NeurIPS 2019
Sun Dec 8th through Sat the 14th, 2019 at Vancouver Convention Center
Paper ID:6721
Title:Selective Sampling-based Scalable Sparse Subspace Clustering

Reviewer 1

This is a well-written original paper. The key intuition of the proposed algorithm is neat. The effectiveness of the algorithm is well supported by theoretical guarantees and experimental results. I think this paper's contribution is sufficiently significant for NeurIPS publication. One main question is that I wonder how this algorithm performs in noisy subspace clustering. I think that limiting the support set will make the algorithm performing worse in noisy setting. Some experiments with synthetic data will help understanding this. [Minor comments/Typos] (3) : subject to C_{ii} = 0, ==> subject to C_{i' i} = 0, (9) : min aff ==> max aff?
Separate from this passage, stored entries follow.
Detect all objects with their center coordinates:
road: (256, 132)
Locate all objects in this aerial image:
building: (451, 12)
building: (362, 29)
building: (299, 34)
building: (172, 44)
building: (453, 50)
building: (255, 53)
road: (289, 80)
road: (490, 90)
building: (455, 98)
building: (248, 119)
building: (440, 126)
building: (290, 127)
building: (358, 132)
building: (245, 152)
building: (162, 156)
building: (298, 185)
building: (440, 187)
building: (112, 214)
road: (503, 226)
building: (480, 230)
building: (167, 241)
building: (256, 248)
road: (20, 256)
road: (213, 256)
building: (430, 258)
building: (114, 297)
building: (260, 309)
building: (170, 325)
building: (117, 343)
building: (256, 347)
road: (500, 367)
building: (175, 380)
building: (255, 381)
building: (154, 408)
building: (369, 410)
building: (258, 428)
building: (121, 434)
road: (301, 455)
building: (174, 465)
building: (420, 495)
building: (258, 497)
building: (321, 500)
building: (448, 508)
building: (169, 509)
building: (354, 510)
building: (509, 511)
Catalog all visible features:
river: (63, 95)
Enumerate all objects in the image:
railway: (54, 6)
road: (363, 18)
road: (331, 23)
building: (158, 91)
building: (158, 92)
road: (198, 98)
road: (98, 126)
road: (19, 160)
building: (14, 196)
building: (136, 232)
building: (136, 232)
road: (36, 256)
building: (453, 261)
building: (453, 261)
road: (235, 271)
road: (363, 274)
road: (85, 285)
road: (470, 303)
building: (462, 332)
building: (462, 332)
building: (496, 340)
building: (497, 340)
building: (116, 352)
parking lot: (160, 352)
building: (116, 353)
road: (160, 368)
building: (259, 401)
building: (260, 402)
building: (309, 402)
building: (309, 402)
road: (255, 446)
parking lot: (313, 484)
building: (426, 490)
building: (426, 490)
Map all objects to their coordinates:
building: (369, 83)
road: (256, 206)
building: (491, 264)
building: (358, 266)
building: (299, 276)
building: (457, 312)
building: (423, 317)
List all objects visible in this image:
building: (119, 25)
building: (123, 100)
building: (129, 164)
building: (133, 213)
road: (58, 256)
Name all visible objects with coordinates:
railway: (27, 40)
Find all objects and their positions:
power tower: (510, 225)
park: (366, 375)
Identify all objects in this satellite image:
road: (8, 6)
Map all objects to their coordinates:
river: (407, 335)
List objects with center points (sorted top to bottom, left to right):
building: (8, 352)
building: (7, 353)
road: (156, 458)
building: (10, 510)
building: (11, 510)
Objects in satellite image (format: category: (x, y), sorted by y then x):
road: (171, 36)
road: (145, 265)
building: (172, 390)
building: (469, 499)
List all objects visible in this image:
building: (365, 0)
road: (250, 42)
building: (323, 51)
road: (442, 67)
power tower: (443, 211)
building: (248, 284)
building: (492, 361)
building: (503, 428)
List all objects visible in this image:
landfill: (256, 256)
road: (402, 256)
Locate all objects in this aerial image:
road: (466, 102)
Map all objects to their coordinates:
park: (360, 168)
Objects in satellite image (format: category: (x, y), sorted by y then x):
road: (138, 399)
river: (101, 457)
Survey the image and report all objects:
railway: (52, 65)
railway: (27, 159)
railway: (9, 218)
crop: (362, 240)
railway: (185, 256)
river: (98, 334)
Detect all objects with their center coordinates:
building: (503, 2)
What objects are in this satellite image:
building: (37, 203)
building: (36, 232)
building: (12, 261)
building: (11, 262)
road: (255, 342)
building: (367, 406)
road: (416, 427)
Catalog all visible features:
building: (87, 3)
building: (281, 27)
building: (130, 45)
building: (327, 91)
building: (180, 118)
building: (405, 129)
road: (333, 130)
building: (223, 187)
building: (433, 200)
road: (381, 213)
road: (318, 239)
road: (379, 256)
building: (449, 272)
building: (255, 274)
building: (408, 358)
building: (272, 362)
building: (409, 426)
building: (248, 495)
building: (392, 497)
Shouldn't max be upper bounded in the sufficient condition?

Reviewer 2

The proposed algorithm is well motivated and provided significant improvement over the original SSC in terms of computational cost. The approximation has been well justified by performance guarantees that hold with high probability. I think the contributions are significant. On the other hand, there are several questions and major issues particularly with the presentation. 1. The algorithm is not clearly presented in the main manuscript. (It was better described in an appendix in the supplementary material.) To understand the implication of the main theoretic results, it will be important to see the key structures of the algorithm. So I suggest to elaborate on Section 3.1 in this perspective. 2. Continued from the previous item, due to some missing critical details about the algorithm, the statement of Theorem 1 is not very clear. For example, there is no randomness in the model. The only source of randomness is random selection per iteration within the algorithm. Without clearly explaining this aspect, one may wonder what the probability means in the statement of the theorem. 3. Another issue with the statement of the main theorems is the interpretation of the result. T is rather the size of selection. The number of iteration has to do with how the algorithm finds S. So its meaning as the cardinality of S looks more important. 4. It would be interesting to see how the main results reduces to the analogous results by the original SSC. Does it reproduce the original result as a special case? 5. How can the result be compared to fully stochastic setup where new selection is given not by an optimization of a given large set but by random sampling of the union of subspaces? What would be a gain from "optimizing" from a given set rather than purely random increment? 6. As the authors discussed, the original SSC formulation decouples over columns and can be implemented as a set of Lasso problems in a distributed way. If one uses a cluster to solve the problem, the implementation can be parallelized. For example, each lasso can be solved by FISTA or ADMM. If this is correct, can one still suffer from failures in Table 1 for the original SSC? 7. There were a few critical typos. For example equation (3) and line 193 (SEP?) 8. It might be useful to provide a geometric interpretation of the affinity in Definition 6 in terms of principal angles between subspaces.

Reviewer 3

This paper proposes an incremental algorithm based on a subgradient approximation to select a subsample of the data to improve the computational complexity of Sparse Subspace Clustering (SSC). The authors show that under standard coherence conditions, this subsampling strategy (S5C) will in fact recover the true underlying union of subspaces in the data, thus improving the computational complexity of SSC without compromising performance. In addition, the paper gives several experiments to show the effectiveness of their approach. One of my main concerns is whether the paper is novel/significant enough for NeurIPS. I am also curious as to the choice of datasets for experiments, some of which are not related to/justified for subspace clustering. I am also a bit confused. If S5C is indeed running SSC on a subsample of the data, shouldn't SSC (and other variants that exploit the entire sample) do better than S5C (precisely because they are exploiting the entire sample)? It would be interesting to understand why S5C seems to be performing better. I initially thought it was because the parameters were only fine tuned for S5C, but after carefully reading Appendix E in the supplementary material, it seems like the authors did a very thorough and fair job at fine tuning all other algorithms as well. Hence I am curious as to what is the explanation behind this performance improvement -- which could be very interesting; maybe somehow this sub sampling is helping in some other way, for example ignoring outliers, or something like that? Finally, I think such a thorough review/discussion of SSC, spectral clustering, and some technical definitions could be shrunk considerably. ---- After Rebuttal ---- The authors have addressed my concerns, so I am changing my score to accept.